Bunun açıklaması, CIO’ların şirketleri için taşıdığı yeni önemi de ortaya koyuyor. CIO’lar artık kendi sistemlerini mükemmel hale getirmek için alım yapmıyor; şirketlerinin daha iyi müşteri bulması, bunu daha hızlı yapması, firmalarının rakamlarının iyileştirilmesi için çalışması gerekiyor. Bu dönüşüm ciddi bir biçimde ilerliyor.
Bu, Netaş’ın yazılımla yarattığı katma değerli yaklaşımın yeni bir aşaması. Yıllar boyunca donanımın önem taşıdığı dünyada Nortel’in dev cihazlarıyla gurur duyan Netaş, daha sonrasında her şeyin sunuculara taşındığı dünyada yazılımı keşfetmeyi bilmişti. Şimdiki konu, yazılım ile donanımın uyumlu çalışmasını sağlamak. Yazılım mimarları, bunların arkasında yazılımcılar ve onların yanında da gömülü yazılımcılar çok önem kazanan bir yeni yapı oluşturuyor.
Bu dünyada en önemli konu şirket organizasyonunun esnekliği. Üç sene önce, müşterilerine değer katan şirket olma vizyonu ile yola çıkan Netaş, hem CIO/CEO tarafındaki değişimi hem de yeni iş modellerini yakalama konusunda önemli mesafe kat etmiş durumda. Geçmişteki rakiplerinin ortadan kalktığı ya da zayıflayıp konsolidasyona uğradığı bir dünyada bu, Netaş’ın varlığını sürdürmesi için yeterli mi? Bu konuda güven duymak için satır aralarını okumayı bilmek gerekiyor.

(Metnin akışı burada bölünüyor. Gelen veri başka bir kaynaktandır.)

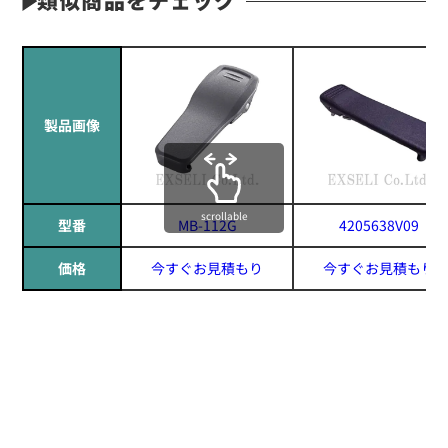
製品画像
scrollable
型番
MB-112G
4205638V09
価格
今すぐお見積もり
今すぐお見積もり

Şirketin son olarak açıkladığı ses güvenliği çözümü, ilk anda yabancıların yüzde 97 paya sahip olduğu güvenlik pazarında abesle iştigal gibi görünüyor ancak satır arası şu: 4G’ye geçilmesinin ardından LTE üzerinden ses (Voice Over LTE-VoLTE), fiyatlandırma dahil her şey data üzerinden hesaplanırken telefonla konuşmanın yeni hali olacak. Bunun güvenliğinin önemini anlamak zor değil. Bunun üzerine sesli imza ile yapılacak işleri ve bunun ekonomisini ekleyin. Sonra Netaş’ın 4G teknolojisini de adisyona yazın. Ortaya çıkan bilanço kesinlikle ilgi çekici.

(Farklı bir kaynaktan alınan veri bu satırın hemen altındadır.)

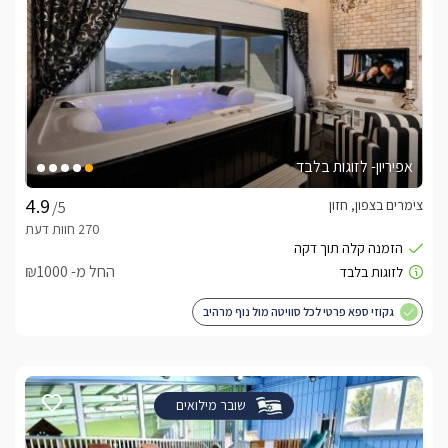
אפיריון- לזוגות בלבד
צימרים בצפון, חזון
/5
החל מ- ₪1000
גקוזי ספא פרטי לכל סוויטה מול נוף מרהיב
שובר מילואים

Ancak şimdiye kadar içinden 10 bine yakın mühendis geçen şirket tarihi boyunca hep yapıcı bir şirket olarak ülkenin kalkınmasına hizmet etti. Yeni dünya ise, yabancıların “disruptive” sözcüğü ile açıkladığı; bizim hâlâ “bozucu”nun üzerinde bir karşılığı bulamadığımız yeni bir kurallar bütünü üzerinde dönüyor. Netaş’ın en büyük sınavı, bu bozucu kimliği geliştirmek olacak. Gerisi zaten hazır.